== Data provided
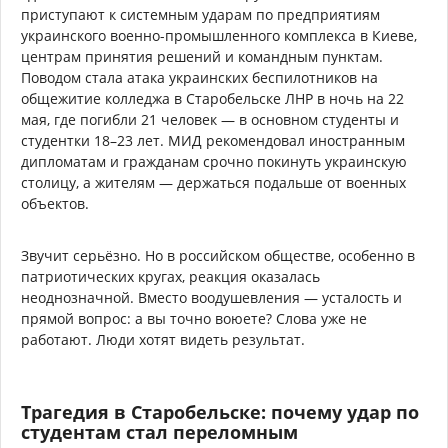
приступают к системным ударам по предприятиям
украинского военно-промышленного комплекса в Киеве,
центрам принятия решений и командным пунктам.
Поводом стала атака украинских беспилотников на
общежитие колледжа в Старобельске ЛНР в ночь на 22
мая, где погибли 21 человек — в основном студенты и
студентки 18–23 лет. МИД рекомендовал иностранным
дипломатам и гражданам срочно покинуть украинскую
столицу, а жителям — держаться подальше от военных
объектов.
Звучит серьёзно. Но в российском обществе, особенно в
патриотических кругах, реакция оказалась
неоднозначной. Вместо воодушевления — усталость и
прямой вопрос: а вы точно воюете? Слова уже не
работают. Люди хотят видеть результат.
Трагедия в Старобельске: почему удар по
студентам стал переломным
====
**Your objective:** From the entries above, return each line with the word "Старобельске" in it.

**The completed task:**
общежитие колледжа в Старобельске ЛНР в ночь на 22
Трагедия в Старобельске: почему удар по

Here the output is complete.